**Data under study**.
+++++

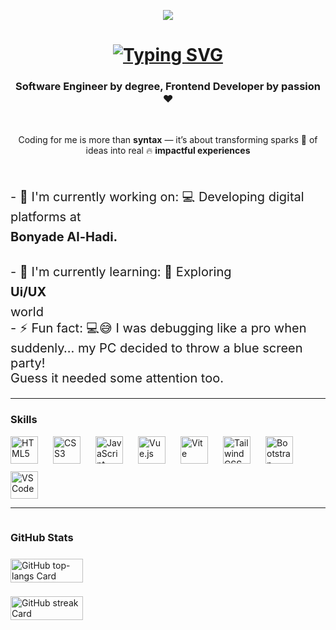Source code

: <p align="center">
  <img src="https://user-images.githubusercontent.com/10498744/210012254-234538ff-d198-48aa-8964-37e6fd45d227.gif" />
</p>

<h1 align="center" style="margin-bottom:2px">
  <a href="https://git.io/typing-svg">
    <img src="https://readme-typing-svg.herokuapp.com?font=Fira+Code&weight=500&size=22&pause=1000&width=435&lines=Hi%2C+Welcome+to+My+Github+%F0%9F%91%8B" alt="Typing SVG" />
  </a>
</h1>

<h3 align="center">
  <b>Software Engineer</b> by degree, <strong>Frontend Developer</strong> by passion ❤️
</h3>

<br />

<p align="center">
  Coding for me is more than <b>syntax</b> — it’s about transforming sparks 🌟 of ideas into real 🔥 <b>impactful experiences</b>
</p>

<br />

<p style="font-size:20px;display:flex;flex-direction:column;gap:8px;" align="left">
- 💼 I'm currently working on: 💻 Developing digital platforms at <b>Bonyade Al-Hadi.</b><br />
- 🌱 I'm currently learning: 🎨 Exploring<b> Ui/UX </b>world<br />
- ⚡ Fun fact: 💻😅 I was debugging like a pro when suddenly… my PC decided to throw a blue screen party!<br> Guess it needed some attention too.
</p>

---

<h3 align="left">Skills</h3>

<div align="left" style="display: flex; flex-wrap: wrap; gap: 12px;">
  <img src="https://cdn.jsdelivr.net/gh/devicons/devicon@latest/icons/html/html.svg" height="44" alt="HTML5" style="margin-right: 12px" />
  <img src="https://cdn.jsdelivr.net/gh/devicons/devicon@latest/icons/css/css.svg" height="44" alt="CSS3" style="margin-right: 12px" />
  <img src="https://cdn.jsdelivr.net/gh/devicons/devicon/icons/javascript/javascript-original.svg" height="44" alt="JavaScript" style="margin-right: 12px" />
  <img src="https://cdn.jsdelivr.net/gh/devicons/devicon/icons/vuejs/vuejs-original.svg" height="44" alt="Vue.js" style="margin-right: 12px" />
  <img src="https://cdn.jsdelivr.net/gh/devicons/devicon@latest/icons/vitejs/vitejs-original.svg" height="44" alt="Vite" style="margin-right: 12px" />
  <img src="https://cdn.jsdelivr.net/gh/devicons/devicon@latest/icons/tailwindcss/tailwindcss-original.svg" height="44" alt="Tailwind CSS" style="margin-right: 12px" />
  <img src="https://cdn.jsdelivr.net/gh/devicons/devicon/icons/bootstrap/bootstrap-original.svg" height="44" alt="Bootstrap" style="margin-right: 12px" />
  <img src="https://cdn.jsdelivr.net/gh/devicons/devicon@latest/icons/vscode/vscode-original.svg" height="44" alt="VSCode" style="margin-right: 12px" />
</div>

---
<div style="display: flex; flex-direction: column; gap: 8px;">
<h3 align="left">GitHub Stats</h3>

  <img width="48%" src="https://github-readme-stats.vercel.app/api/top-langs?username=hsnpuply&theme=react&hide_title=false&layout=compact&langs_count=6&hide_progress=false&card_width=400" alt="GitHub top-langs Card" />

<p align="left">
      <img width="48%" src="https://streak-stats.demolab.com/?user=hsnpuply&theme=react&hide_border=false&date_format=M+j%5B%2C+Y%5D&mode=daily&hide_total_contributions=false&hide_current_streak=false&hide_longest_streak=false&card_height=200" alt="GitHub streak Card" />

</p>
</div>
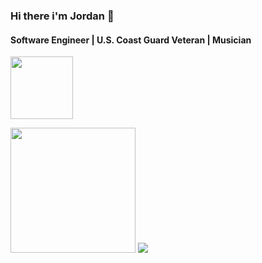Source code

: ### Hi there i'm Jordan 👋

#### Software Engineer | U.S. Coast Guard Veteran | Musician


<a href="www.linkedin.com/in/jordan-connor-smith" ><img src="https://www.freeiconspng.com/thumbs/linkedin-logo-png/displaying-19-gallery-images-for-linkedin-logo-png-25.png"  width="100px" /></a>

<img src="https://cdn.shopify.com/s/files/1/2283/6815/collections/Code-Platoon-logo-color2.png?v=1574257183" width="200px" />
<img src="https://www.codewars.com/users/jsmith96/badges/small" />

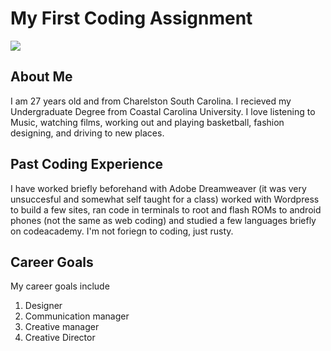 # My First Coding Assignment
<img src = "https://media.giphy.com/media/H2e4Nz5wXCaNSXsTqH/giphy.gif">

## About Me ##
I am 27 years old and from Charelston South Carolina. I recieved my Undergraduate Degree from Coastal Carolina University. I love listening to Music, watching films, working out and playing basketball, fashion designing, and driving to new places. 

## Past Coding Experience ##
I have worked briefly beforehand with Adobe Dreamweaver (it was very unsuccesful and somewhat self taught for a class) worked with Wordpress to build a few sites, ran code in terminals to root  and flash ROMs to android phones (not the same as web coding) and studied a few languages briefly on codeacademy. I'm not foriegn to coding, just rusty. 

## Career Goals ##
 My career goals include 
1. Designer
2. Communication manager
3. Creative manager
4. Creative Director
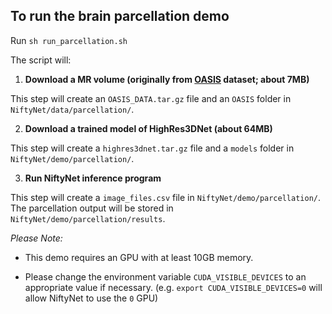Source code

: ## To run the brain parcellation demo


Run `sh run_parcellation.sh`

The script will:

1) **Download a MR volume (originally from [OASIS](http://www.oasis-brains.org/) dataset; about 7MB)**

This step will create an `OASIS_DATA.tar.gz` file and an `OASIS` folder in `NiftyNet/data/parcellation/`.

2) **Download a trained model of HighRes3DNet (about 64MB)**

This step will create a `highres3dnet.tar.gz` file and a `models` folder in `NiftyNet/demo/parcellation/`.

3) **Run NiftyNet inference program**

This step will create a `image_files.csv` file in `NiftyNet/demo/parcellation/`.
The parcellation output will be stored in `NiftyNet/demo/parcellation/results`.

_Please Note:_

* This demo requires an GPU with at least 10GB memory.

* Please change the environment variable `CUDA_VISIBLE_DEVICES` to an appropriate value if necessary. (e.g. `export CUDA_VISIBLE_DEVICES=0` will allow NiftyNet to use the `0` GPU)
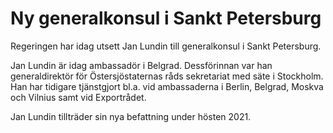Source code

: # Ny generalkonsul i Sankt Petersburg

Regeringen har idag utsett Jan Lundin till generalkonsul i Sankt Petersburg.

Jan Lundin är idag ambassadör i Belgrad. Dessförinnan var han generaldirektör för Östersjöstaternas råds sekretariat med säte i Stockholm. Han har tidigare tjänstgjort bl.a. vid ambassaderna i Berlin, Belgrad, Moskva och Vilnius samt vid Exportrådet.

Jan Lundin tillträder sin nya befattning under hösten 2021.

+++++

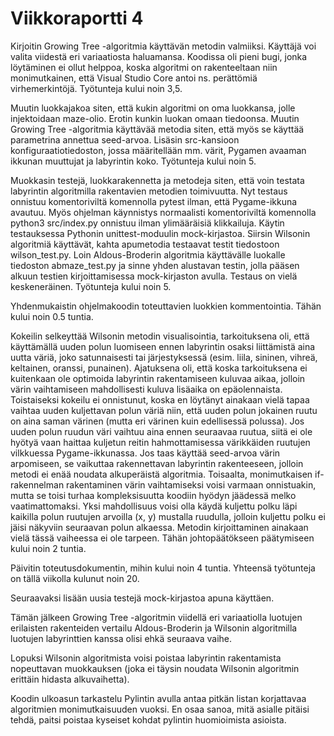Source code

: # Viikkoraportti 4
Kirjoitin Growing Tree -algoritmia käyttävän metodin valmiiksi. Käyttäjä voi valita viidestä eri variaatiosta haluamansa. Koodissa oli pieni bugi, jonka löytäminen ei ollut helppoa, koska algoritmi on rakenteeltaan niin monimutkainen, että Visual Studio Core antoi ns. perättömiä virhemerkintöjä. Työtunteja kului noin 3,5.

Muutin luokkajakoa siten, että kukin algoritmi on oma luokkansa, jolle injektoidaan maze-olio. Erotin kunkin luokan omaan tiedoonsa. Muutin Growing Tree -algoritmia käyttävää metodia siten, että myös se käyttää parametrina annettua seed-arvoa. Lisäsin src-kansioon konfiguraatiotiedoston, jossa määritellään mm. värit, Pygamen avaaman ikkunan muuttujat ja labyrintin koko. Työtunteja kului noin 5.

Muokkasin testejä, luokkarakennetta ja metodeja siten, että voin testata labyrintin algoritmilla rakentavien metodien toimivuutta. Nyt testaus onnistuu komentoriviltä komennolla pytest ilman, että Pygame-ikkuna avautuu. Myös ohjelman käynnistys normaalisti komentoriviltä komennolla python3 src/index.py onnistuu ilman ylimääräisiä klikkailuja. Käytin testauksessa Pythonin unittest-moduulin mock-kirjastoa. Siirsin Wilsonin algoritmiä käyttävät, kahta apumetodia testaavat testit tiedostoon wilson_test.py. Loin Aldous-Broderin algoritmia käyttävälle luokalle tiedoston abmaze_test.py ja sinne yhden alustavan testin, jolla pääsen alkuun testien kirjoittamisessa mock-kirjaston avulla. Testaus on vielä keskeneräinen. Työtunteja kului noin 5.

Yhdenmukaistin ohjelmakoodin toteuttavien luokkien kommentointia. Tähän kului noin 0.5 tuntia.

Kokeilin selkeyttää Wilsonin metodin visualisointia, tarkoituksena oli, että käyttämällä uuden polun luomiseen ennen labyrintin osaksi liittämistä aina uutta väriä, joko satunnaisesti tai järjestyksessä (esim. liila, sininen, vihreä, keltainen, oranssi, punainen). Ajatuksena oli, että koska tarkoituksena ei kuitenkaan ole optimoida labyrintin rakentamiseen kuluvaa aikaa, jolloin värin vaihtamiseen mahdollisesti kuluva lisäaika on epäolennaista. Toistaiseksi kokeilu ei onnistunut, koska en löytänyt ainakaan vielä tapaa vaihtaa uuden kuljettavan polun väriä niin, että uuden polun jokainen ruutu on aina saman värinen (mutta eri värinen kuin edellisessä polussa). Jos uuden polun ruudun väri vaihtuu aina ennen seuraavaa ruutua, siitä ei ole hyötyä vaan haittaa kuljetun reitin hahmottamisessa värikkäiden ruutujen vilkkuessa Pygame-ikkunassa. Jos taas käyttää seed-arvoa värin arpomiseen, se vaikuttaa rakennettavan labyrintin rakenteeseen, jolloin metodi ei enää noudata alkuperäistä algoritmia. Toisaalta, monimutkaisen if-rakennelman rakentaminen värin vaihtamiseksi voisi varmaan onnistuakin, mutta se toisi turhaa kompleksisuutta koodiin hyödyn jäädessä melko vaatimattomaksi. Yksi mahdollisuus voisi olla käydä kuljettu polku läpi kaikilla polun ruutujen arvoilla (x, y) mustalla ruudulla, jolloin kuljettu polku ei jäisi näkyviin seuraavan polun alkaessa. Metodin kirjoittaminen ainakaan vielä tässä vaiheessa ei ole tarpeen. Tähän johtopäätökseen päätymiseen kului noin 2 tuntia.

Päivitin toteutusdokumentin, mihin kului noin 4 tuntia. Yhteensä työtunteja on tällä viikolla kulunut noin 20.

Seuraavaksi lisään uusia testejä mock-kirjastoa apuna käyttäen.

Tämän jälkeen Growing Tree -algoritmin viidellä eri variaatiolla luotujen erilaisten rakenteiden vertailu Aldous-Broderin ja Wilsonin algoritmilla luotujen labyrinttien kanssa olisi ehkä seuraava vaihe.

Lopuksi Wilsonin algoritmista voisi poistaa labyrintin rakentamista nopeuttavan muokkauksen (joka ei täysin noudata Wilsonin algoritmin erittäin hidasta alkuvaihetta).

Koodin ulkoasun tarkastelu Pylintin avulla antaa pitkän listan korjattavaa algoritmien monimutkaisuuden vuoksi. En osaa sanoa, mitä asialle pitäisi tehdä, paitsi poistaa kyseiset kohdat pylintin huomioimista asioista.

+++++

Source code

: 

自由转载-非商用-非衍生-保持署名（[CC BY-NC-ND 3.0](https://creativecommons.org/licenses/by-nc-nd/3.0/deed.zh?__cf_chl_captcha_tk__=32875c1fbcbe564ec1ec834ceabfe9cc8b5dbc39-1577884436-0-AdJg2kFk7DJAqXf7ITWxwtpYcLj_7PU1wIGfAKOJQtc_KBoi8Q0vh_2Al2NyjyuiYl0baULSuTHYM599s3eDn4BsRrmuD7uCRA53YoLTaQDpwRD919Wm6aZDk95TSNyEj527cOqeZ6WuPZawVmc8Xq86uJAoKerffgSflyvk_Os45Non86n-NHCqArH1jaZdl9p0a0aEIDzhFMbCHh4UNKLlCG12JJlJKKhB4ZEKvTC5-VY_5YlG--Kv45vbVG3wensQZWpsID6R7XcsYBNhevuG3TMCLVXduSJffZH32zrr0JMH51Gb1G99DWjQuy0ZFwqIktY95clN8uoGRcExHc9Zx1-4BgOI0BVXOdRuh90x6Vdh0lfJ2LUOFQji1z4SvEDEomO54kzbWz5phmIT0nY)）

+++++

**What you need to do**.
Write out again exactly the lines above from the one with "## Past Coding Experience ##" through the one with "Jan Lundin tillträder", adding no other lines and no pictures.

**Solution below**.
## Past Coding Experience ##
I have worked briefly beforehand with Adobe Dreamweaver (it was very unsuccesful and somewhat self taught for a class) worked with Wordpress to build a few sites, ran code in terminals to root  and flash ROMs to android phones (not the same as web coding) and studied a few languages briefly on codeacademy. I'm not foriegn to coding, just rusty. 

## Career Goals ##
 My career goals include 
1. Designer
2. Communication manager
3. Creative manager
4. Creative Director
Source code

: ## To run the brain parcellation demo


Run `sh run_parcellation.sh`

The script will:

1) **Download a MR volume (originally from [OASIS](http://www.oasis-brains.org/) dataset; about 7MB)**

This step will create an `OASIS_DATA.tar.gz` file and an `OASIS` folder in `NiftyNet/data/parcellation/`.

2) **Download a trained model of HighRes3DNet (about 64MB)**

This step will create a `highres3dnet.tar.gz` file and a `models` folder in `NiftyNet/demo/parcellation/`.

3) **Run NiftyNet inference program**

This step will create a `image_files.csv` file in `NiftyNet/demo/parcellation/`.
The parcellation output will be stored in `NiftyNet/demo/parcellation/results`.

_Please Note:_

* This demo requires an GPU with at least 10GB memory.

* Please change the environment variable `CUDA_VISIBLE_DEVICES` to an appropriate value if necessary. (e.g. `export CUDA_VISIBLE_DEVICES=0` will allow NiftyNet to use the `0` GPU)
Source code

: # Ny generalkonsul i Sankt Petersburg

Regeringen har idag utsett Jan Lundin till generalkonsul i Sankt Petersburg.

Jan Lundin är idag ambassadör i Belgrad. Dessförinnan var han generaldirektör för Östersjöstaternas råds sekretariat med säte i Stockholm. Han har tidigare tjänstgjort bl.a. vid ambassaderna i Berlin, Belgrad, Moskva och Vilnius samt vid Exportrådet.

Jan Lundin tillträder sin nya befattning under hösten 2021.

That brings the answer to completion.